Behavioral health services (psychiatry and psychology) have capacity constraints across Chattanooga; wait times for initial psychiatric evaluation currently exceed 6 months for non-urgent cases. Families seeking quicker mental health support can contact Community Mental Health Center locations in Chattanooga or explore private providers outside the hospital system, though these may have different insurance acceptance.
Admissions for scheduled procedures begin with a pre-operative phone call 1 to 2 weeks before the date. Your insurance coverage is verified at that time. Many families discover coverage gaps or pre-authorization requirements during this call, so confirming details with your insurer in advance prevents delays on the admission date.

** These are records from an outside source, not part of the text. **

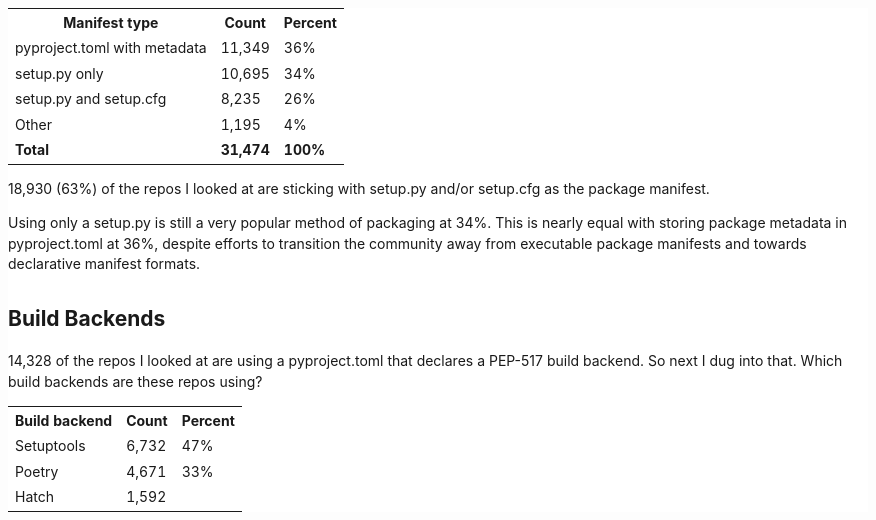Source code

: <table>
  <tr>
    <th>Manifest type</th>
    <th>Count</th>
    <th>Percent</th>
  </tr>
  <tr>
    <td>pyproject.toml with metadata</td>
    <td class="right-align">11,349</td>
    <td class="percent" style="background-size: 36% 100%">36%</td>
  </tr>
  <tr>
    <td>setup.py only</td>
    <td class="right-align">10,695</td>
    <td class="percent" style="background-size: 34% 100%">34%</td>
  </tr>
  <tr>
    <td>setup.py and setup.cfg</td>
    <td class="right-align">8,235</td>
    <td class="percent" style="background-size: 26% 100%">26%</td>
  </tr>
  <tr>
    <td>Other</td>
    <td class="right-align">1,195</td>
    <td class="percent" style="background-size: 4% 100%">4%</td>
  </tr>
  <tr>
    <td><b>Total</b></td>
    <td class="right-align"><b>31,474</b></td>
    <td class="percent" style="background-size: 100% 100%"><b>100%</b></td>
  </tr>
</table>

18,930 (63%) of the repos I looked at are sticking with setup.py and/or setup.cfg as the package manifest.

Using only a setup.py is still a very popular method of packaging at 34%. This is nearly equal with storing package metadata in pyproject.toml at 36%, despite efforts to transition the community away from executable package manifests and towards declarative manifest formats.


## Build Backends

14,328 of the repos I looked at are using a pyproject.toml that declares a PEP-517 build backend. So next I dug into that. Which build backends are these repos using?

<table>
  <tr>
    <th>Build backend</th>
    <th>Count</th>
    <th>Percent</th>
  </tr>
  <tr>
    <td>Setuptools</td>
    <td class="right-align">6,732</td>
    <td class="percent" style="background-size: 47% 100%">47%</td>
  </tr>
  <tr>
    <td>Poetry</td>
    <td class="right-align">4,671</td>
    <td class="percent" style="background-size: 33% 100%">33%</td>
  </tr>
  <tr>
    <td>Hatch</td>
    <td class="right-align">1,592</td>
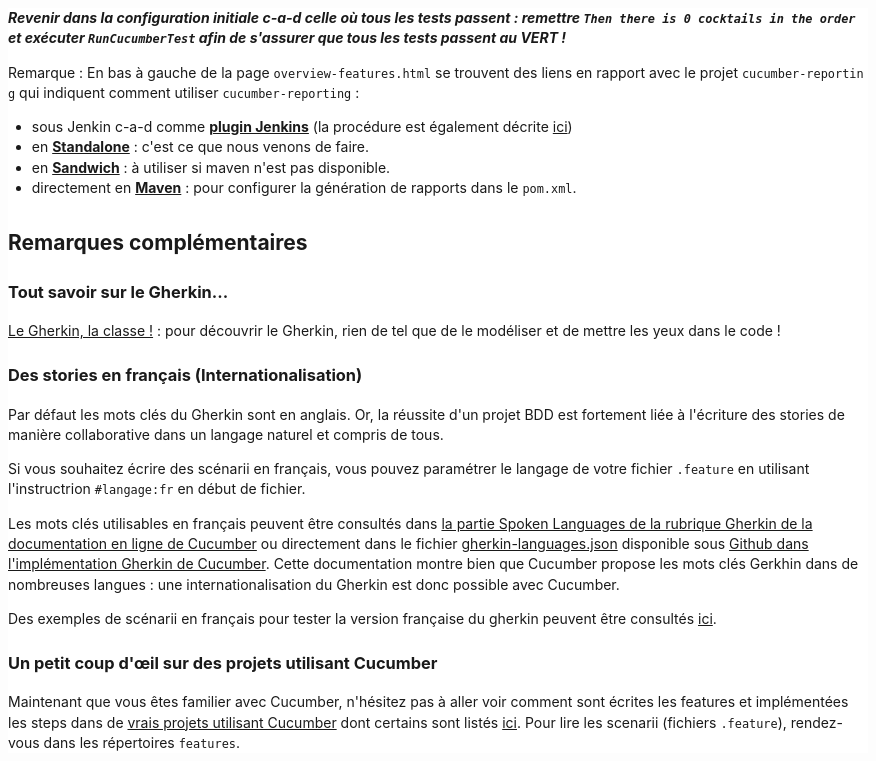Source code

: ***Revenir dans la configuration initiale c-a-d celle où tous les tests passent : remettre `Then there is 0 cocktails in the order` et exécuter `RunCucumberTest` afin de s'assurer que tous les tests passent au VERT !***

Remarque : En bas à gauche de la page `overview-features.html` se trouvent des liens en rapport avec le projet `cucumber-reporting` qui indiquent comment utiliser `cucumber-reporting` :  
- sous Jenkin c-a-d comme [**plugin Jenkins**](https://github.com/jenkinsci/cucumber-reports-plugin) (la procédure est également décrite [ici](https://github.com/jenkinsci/cucumber-reports-plugin/wiki/Detailed-Configuration))   
- en [**Standalone**](https://github.com/damianszczepanik/cucumber-reporting) : c'est ce que nous venons de faire.  
- en [**Sandwich**](https://github.com/damianszczepanik/cucumber-sandwich) : à utiliser si maven n'est pas disponible.  
- directement en [**Maven**](https://github.com/damianszczepanik/maven-cucumber-reporting) : pour configurer la génération de rapports dans le `pom.xml`.







## Remarques complémentaires <a id="remarquesComplementaires"></a>

### Tout savoir sur le Gherkin...

[Le Gherkin, la classe !](https://github.com/iblasquez/tuto_bdd_gherkin) : pour découvrir le Gherkin, rien de tel que de le modéliser et de mettre les yeux dans le code !

### Des stories en français (Internationalisation)

Par défaut les mots clés du Gherkin sont en anglais. Or, la réussite d'un projet BDD est fortement liée à l'écriture des stories de manière collaborative dans un langage naturel et compris de tous.

Si vous souhaitez écrire des scénarii en français, vous pouvez paramétrer le langage de votre fichier `.feature` en utilisant l'instructrion `#langage:fr` en début de fichier.  

Les mots clés utilisables en français peuvent être consultés dans [la partie Spoken Languages de la rubrique Gherkin de la documentation en ligne de Cucumber](https://docs.cucumber.io/gherkin/reference/#spoken-languages) ou directement dans le fichier [gherkin-languages.json](https://github.com/cucumber/cucumber/blob/master/gherkin/gherkin-languages.json) disponible sous [Github dans l'implémentation Gherkin de Cucumber](https://github.com/cucumber/cucumber).
Cette documentation montre bien que Cucumber propose les mots clés Gerkhin dans de nombreuses langues : une internationalisation du Gherkin est donc possible avec Cucumber.

Des exemples de scénarii en français pour tester la version française du gherkin peuvent être consultés [ici](https://github.com/cucumber/cucumber/blob/master/gherkin/testdata/good/i18n_fr.feature).




### Un petit coup d'œil sur des projets utilisant Cucumber

Maintenant que vous êtes familier avec Cucumber, n'hésitez pas à aller voir comment sont écrites les features et implémentées les steps dans de [vrais projets utilisant Cucumber](https://docs.cucumber.io/community/projects-using-cucumber/) dont certains sont listés [ici](https://docs.cucumber.io/community/projects-using-cucumber/).
Pour lire les scenarii (fichiers `.feature`), rendez-vous dans les répertoires `features`.
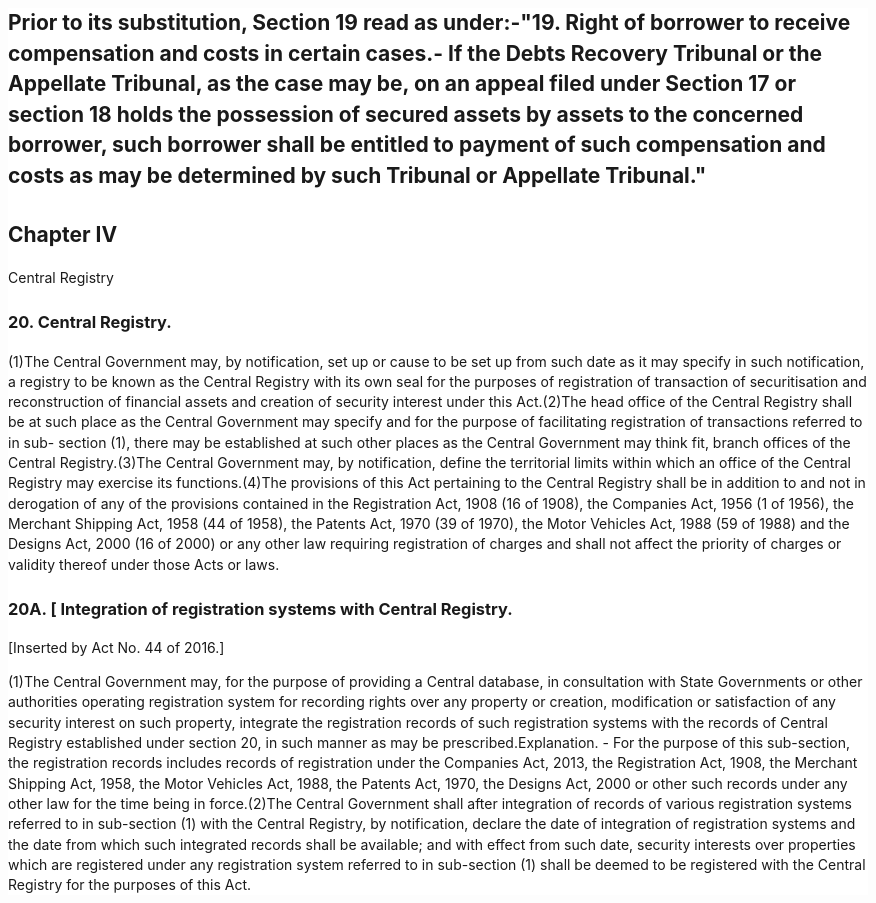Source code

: Prior to its substitution, Section 19 read as under:-"19. Right of borrower to
receive compensation and costs in certain cases.- If the Debts Recovery
Tribunal or the Appellate Tribunal, as the case may be, on an appeal filed
under Section 17 or section 18 holds the possession of secured assets by
assets to the concerned borrower, such borrower shall be entitled to payment
of such compensation and costs as may be determined by such Tribunal or
Appellate Tribunal."  
---  
  
## Chapter IV  
Central Registry

### 20. Central Registry.

(1)The Central Government may, by notification, set up or cause to be set up
from such date as it may specify in such notification, a registry to be known
as the Central Registry with its own seal for the purposes of registration of
transaction of securitisation and reconstruction of financial assets and
creation of security interest under this Act.(2)The head office of the Central
Registry shall be at such place as the Central Government may specify and for
the purpose of facilitating registration of transactions referred to in sub-
section (1), there may be established at such other places as the Central
Government may think fit, branch offices of the Central Registry.(3)The
Central Government may, by notification, define the territorial limits within
which an office of the Central Registry may exercise its functions.(4)The
provisions of this Act pertaining to the Central Registry shall be in addition
to and not in derogation of any of the provisions contained in the
Registration Act, 1908 (16 of 1908), the Companies Act, 1956 (1 of 1956), the
Merchant Shipping Act, 1958 (44 of 1958), the Patents Act, 1970 (39 of 1970),
the Motor Vehicles Act, 1988 (59 of 1988) and the Designs Act, 2000 (16 of
2000) or any other law requiring registration of charges and shall not affect
the priority of charges or validity thereof under those Acts or laws.

### 20A. [ Integration of registration systems with Central Registry.
[Inserted by Act No. 44 of 2016.]

(1)The Central Government may, for the purpose of providing a Central
database, in consultation with State Governments or other authorities
operating registration system for recording rights over any property or
creation, modification or satisfaction of any security interest on such
property, integrate the registration records of such registration systems with
the records of Central Registry established under section 20, in such manner
as may be prescribed.Explanation. - For the purpose of this sub-section, the
registration records includes records of registration under the Companies Act,
2013, the Registration Act, 1908, the Merchant Shipping Act, 1958, the Motor
Vehicles Act, 1988, the Patents Act, 1970, the Designs Act, 2000 or other such
records under any other law for the time being in force.(2)The Central
Government shall after integration of records of various registration systems
referred to in sub-section (1) with the Central Registry, by notification,
declare the date of integration of registration systems and the date from
which such integrated records shall be available; and with effect from such
date, security interests over properties which are registered under any
registration system referred to in sub-section (1) shall be deemed to be
registered with the Central Registry for the purposes of this Act.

Emergency admissions bypass pre-authorization; stabilization and treatment proceed immediately. Insurance claims and coverage disputes are resolved after discharge.
TC Thompson receives transfers via ground ambulance and helicopter from smaller regional hospitals. If your child is hospitalized at a community hospital in areas like Hixson or Signal Mountain and needs higher-level care, the regional system will arrange transfer. Families do not typically arrange their own transfers; hospital medical staff make this decision based on clinical need.
Ask your pediatrician which subspecialists work in the TC Thompson network and which require travel elsewhere. This conversation clarifies logistics before an acute situation forces a rushed decision. Request specific provider names; continuity with one attending or nurse practitioner across multiple visits improves communication and reduces redundant testing.
For families navigating a new diagnosis in your child, the hospital's social work and care coordination teams help identify community resources, arrange home health services if needed, and connect families with other parents facing similar conditions.